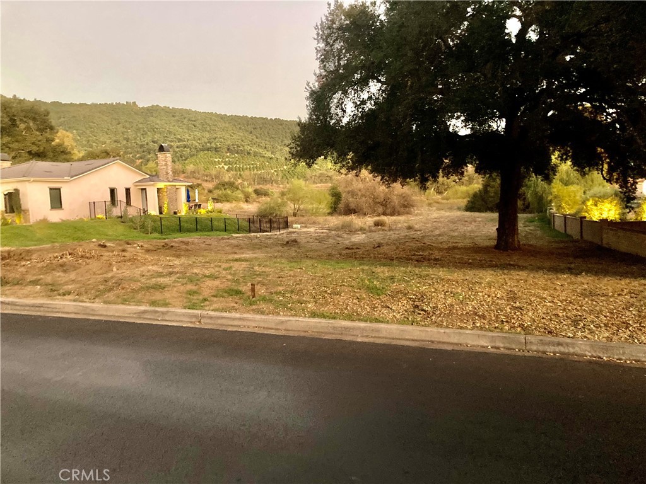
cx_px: 323
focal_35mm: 28
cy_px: 242
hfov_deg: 63.4
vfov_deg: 49.7
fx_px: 523
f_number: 1.8
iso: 640
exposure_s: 1/17
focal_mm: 3.99
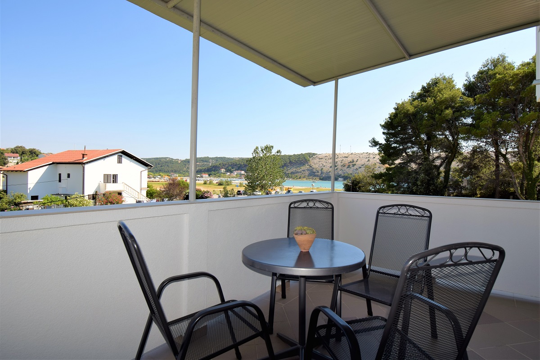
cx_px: 270
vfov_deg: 67.4
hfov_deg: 90.0
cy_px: 180
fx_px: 270
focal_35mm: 18
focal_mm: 12
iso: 100
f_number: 9
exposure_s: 1/200
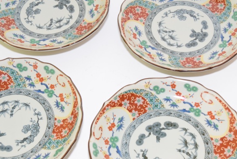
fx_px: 434
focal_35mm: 66
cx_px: 110
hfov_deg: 30.5
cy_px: 82
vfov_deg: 20.7
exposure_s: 1/60
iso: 900
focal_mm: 25
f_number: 4
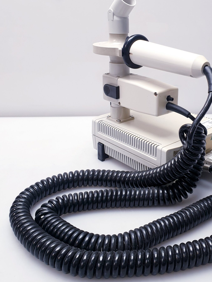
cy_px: 100
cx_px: 150
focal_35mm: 37
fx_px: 302
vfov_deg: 49.5
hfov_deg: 38.0
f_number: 2.4
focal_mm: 4.3
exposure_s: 1/50
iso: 80
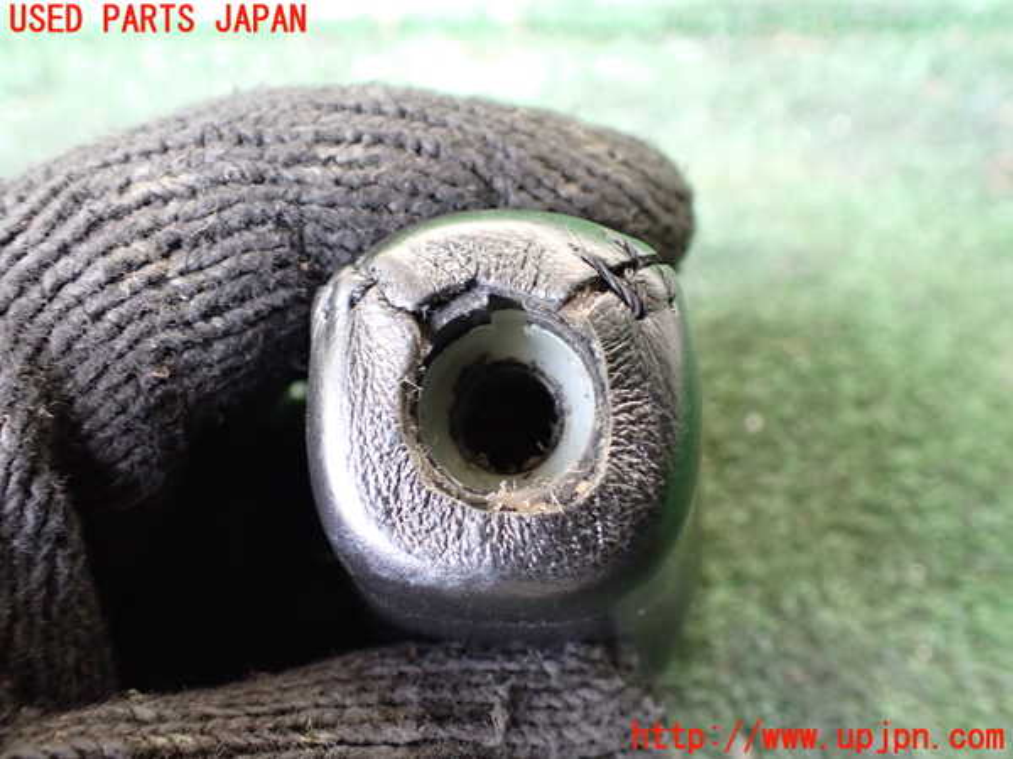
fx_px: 878
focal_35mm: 30
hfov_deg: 60.0
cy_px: 380
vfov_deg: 46.8
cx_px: 506
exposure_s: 1/60
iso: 800
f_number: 2.3
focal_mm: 5.4
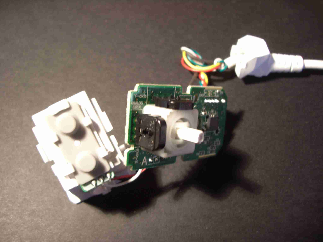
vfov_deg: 40.7
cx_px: 162
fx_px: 327
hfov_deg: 52.6
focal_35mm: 35
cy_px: 121
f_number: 2.6
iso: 100
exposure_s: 1/5
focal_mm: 5.8
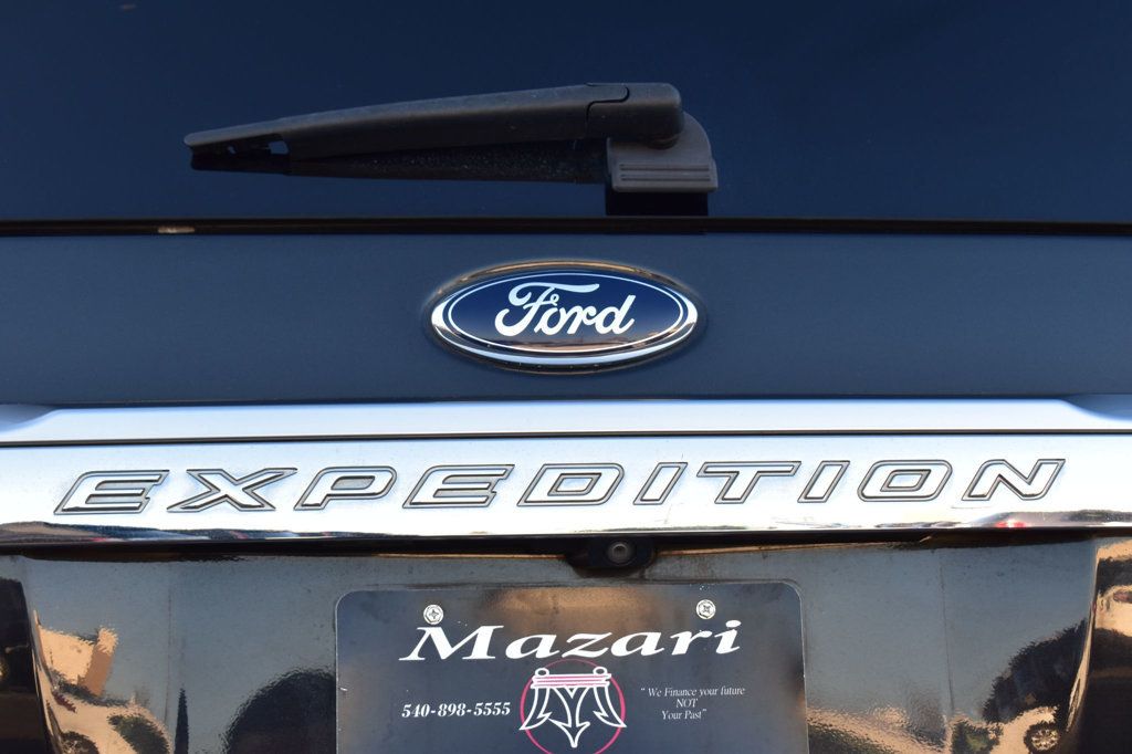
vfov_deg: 19.7
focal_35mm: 69
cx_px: 566
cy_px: 377
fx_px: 2169
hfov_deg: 29.3
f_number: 9
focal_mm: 46
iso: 400
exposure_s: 1/125
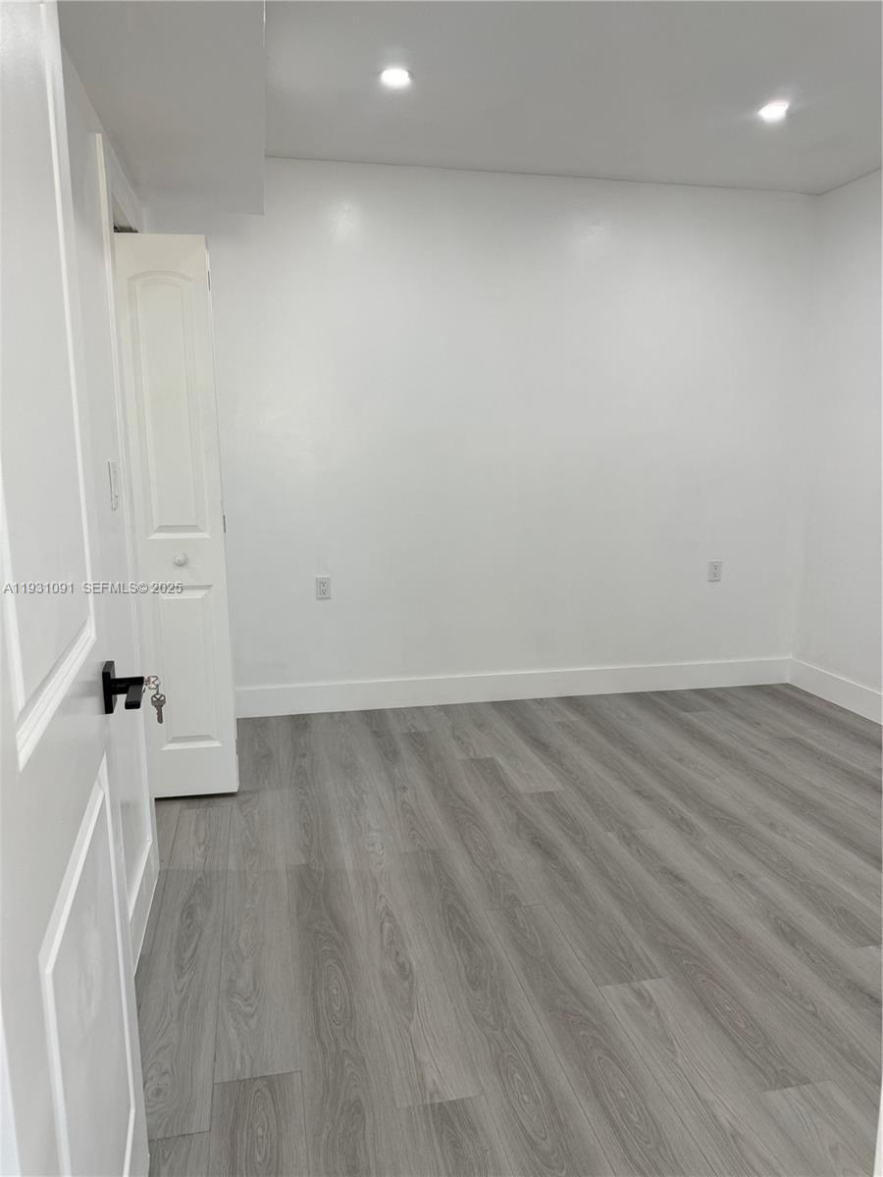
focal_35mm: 24
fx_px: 816
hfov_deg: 56.8
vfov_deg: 71.6
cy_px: 588
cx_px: 442
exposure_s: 1/121
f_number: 1.78
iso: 80
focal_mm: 6.76
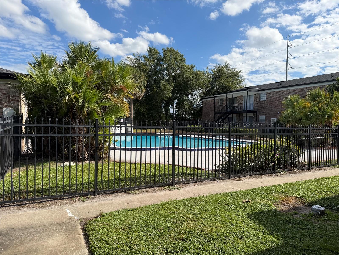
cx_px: 170
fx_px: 235
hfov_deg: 71.6
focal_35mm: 24
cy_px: 128
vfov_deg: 56.8
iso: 80
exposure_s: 1/4975
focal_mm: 6.76
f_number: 1.78
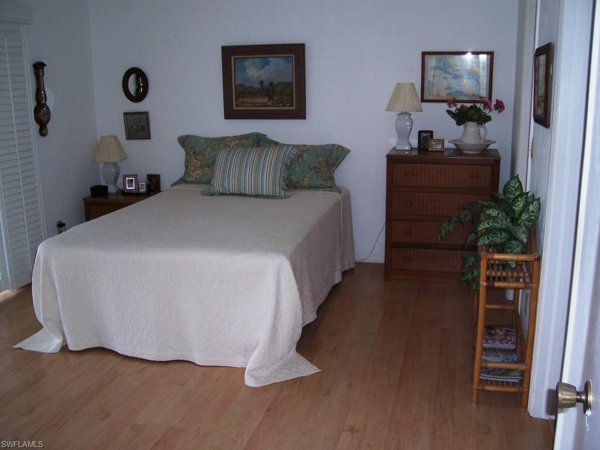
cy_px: 225
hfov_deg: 54.0
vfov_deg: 41.8
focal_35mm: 34
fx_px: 589
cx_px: 300
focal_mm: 5.6
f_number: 2.7
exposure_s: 1/60
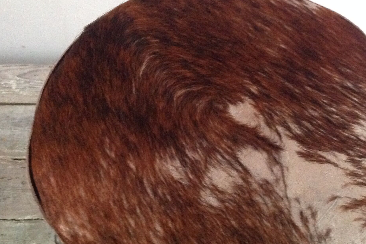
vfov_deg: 26.5
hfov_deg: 38.8
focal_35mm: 51
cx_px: 205
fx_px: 519
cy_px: 142
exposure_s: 1/15
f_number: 2.4
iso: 640
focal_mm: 4.28
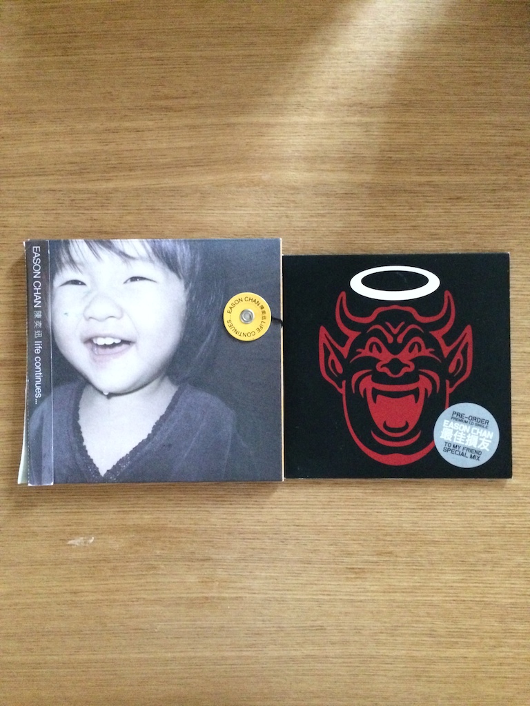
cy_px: 353
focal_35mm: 30
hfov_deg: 46.8
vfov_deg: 60.0
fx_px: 612
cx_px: 265
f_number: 2.2
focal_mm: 4.12
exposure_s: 1/15
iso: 640
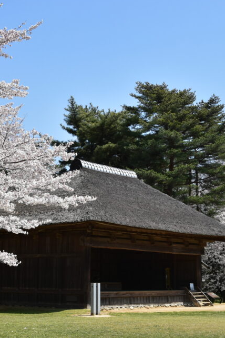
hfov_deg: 20.2
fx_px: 628
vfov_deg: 30.1
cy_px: 169
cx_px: 67
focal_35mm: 67
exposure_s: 1/400
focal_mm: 28
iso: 400
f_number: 11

——————————

> _Task to complete_:
Would you set down each line of the data exactly, with no images included?

> _Answer box_:
cx_px: 323
focal_35mm: 28
cy_px: 242
hfov_deg: 63.4
vfov_deg: 49.7
fx_px: 523
f_number: 1.8
iso: 640
exposure_s: 1/17
focal_mm: 3.99
cx_px: 270
vfov_deg: 67.4
hfov_deg: 90.0
cy_px: 180
fx_px: 270
focal_35mm: 18
focal_mm: 12
iso: 100
f_number: 9
exposure_s: 1/200
fx_px: 434
focal_35mm: 66
cx_px: 110
hfov_deg: 30.5
cy_px: 82
vfov_deg: 20.7
exposure_s: 1/60
iso: 900
focal_mm: 25
f_number: 4
cy_px: 100
cx_px: 150
focal_35mm: 37
fx_px: 302
vfov_deg: 49.5
hfov_deg: 38.0
f_number: 2.4
focal_mm: 4.3
exposure_s: 1/50
iso: 80
fx_px: 878
focal_35mm: 30
hfov_deg: 60.0
cy_px: 380
vfov_deg: 46.8
cx_px: 506
exposure_s: 1/60
iso: 800
f_number: 2.3
focal_mm: 5.4
vfov_deg: 40.7
cx_px: 162
fx_px: 327
hfov_deg: 52.6
focal_35mm: 35
cy_px: 121
f_number: 2.6
iso: 100
exposure_s: 1/5
focal_mm: 5.8
vfov_deg: 19.7
focal_35mm: 69
cx_px: 566
cy_px: 377
fx_px: 2169
hfov_deg: 29.3
f_number: 9
focal_mm: 46
iso: 400
exposure_s: 1/125
focal_35mm: 24
fx_px: 816
hfov_deg: 56.8
vfov_deg: 71.6
cy_px: 588
cx_px: 442
exposure_s: 1/121
f_number: 1.78
iso: 80
focal_mm: 6.76
cx_px: 170
fx_px: 235
hfov_deg: 71.6
focal_35mm: 24
cy_px: 128
vfov_deg: 56.8
iso: 80
exposure_s: 1/4975
focal_mm: 6.76
f_number: 1.78
cy_px: 225
hfov_deg: 54.0
vfov_deg: 41.8
focal_35mm: 34
fx_px: 589
cx_px: 300
focal_mm: 5.6
f_number: 2.7
exposure_s: 1/60
vfov_deg: 26.5
hfov_deg: 38.8
focal_35mm: 51
cx_px: 205
fx_px: 519
cy_px: 142
exposure_s: 1/15
f_number: 2.4
iso: 640
focal_mm: 4.28
cy_px: 353
focal_35mm: 30
hfov_deg: 46.8
vfov_deg: 60.0
fx_px: 612
cx_px: 265
f_number: 2.2
focal_mm: 4.12
exposure_s: 1/15
iso: 640
hfov_deg: 20.2
fx_px: 628
vfov_deg: 30.1
cy_px: 169
cx_px: 67
focal_35mm: 67
exposure_s: 1/400
focal_mm: 28
iso: 400
f_number: 11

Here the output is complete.